Gafanhotos pastando no mar de lama
Rosana morava num cubículo no Largo do Arouche junto com Joe, um Bull Terrier. Em qualquer posição que se possa imaginar ele era maior que ela. Fortunato esperava por algum sexo, alguma bebida e com sorte uma cama para dormir até a manhã seguinte. Os dois vinham caminhando pelo Viaduto do Chá. Tinham acabado de ser expulsos de um bar perto da Consolação. Já estavam andando sem direção a pelo menos meia hora. Decidiram ir para o cubículo.
- Já te falei sobre o Joe? - começou ela.
- Joe? - respondeu ele de supetão, intrigado.
- Sim, é um Bull Terrier que mora comigo. - disse ela banalmente.
- Você tem um Bull Terrier na sua quitinete? - perguntou ele assustado.
- Não. Divido uma quitinete com o Joe. - explicou ela num tom de desdém.
- Mas ele é bravo? - continuou ele num tom de dúvida.
- As vezes. Hoje não. - disse ela sem se importar muito com o questionário.
Os dois pararam num bar. Compraram três latas de cerveja e um corote de pinga e seguiram no rumo.
- Não me sobrou muita coisa depois desta. - soltou ele. Rosana parou.
- Você não tem dinheiro e quer transar? Isso não vai dar certo. - sentenciou ela.
- Não...Não é isso. - Fortunato se assustou de novo.
- Então você tem dinheiro? - encurralou ela.
- Não muito. - falou ele um pouco baixo.
- Acho que vai ser o suficiente. - disse ela e voltou a andar. Ele se postou a seu lado quieto.
Quando eles entraram no cubículo Joe estava na cama. Ele levantou a cabeça, olhou para os dois, abaixou e se espreguiçou.
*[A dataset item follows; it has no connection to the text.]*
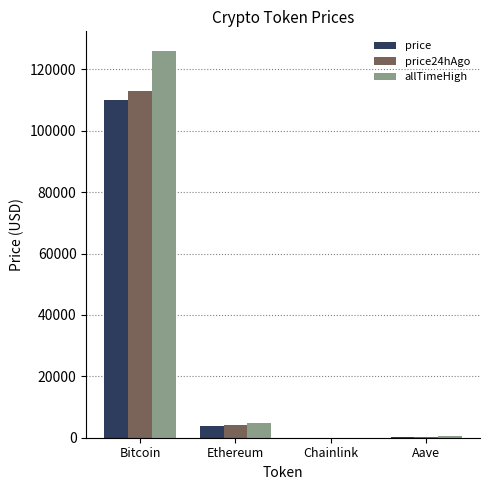

Is the value of price24hAgo at Ethereum greater than the value of allTimeHigh at Aave?

Yes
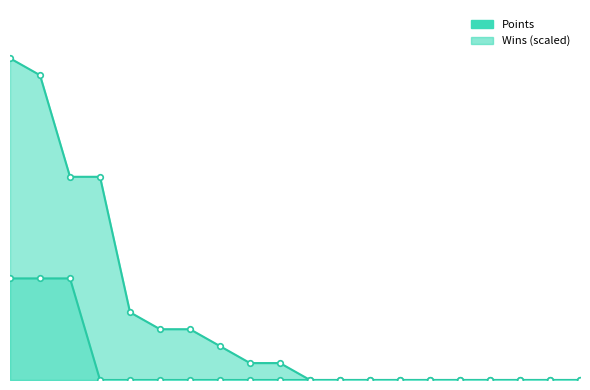

How many distinct data groups are displayed?

2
Ficou maior que a cama.
- Vamos ter que transar no banheiro. - disse ela como que um comunicado.
- Você não vai prender ele? É muito grande! - ele estava apavorado.
- Ele só me quer quando estou “naqueles dias”, mas é melhor não fazer muito barulho. Pode parecer provocação. Vamos... - disse ela, no comando.
Saíram do banheiro em quinze minutos. Joe tinha levantado da cama e estava na frente da TV ligada, com duas tijelas vazias. Rosana pegou uma lata de cerveja e esvaziou em uma, na outra colocou duas mãozadas de ração com amendoim. Ele lambeu a perna dela, que fez um cafuné em sua cabeça e sorriu.
Fortunato não conseguia se sentir confortável. Parecia que o cão do inferno o observava pelo reflexo da televisão. Joe se pôs de pé, olhou sem interesse para os dois sentados na mesa e voltou para cama. Depois de um tempo ele levantou e foi ao banheiro. A porta se fechou. O barulho do mijo na água. Então a descarga. Fortunato suava frio. Rosana foi até a cozinha. Ele colocou uma nota de vinte na mesa e saiu nas pontas dos pés. Escutou a porta do banheiro abrir. Quando viu a rua começou a correr.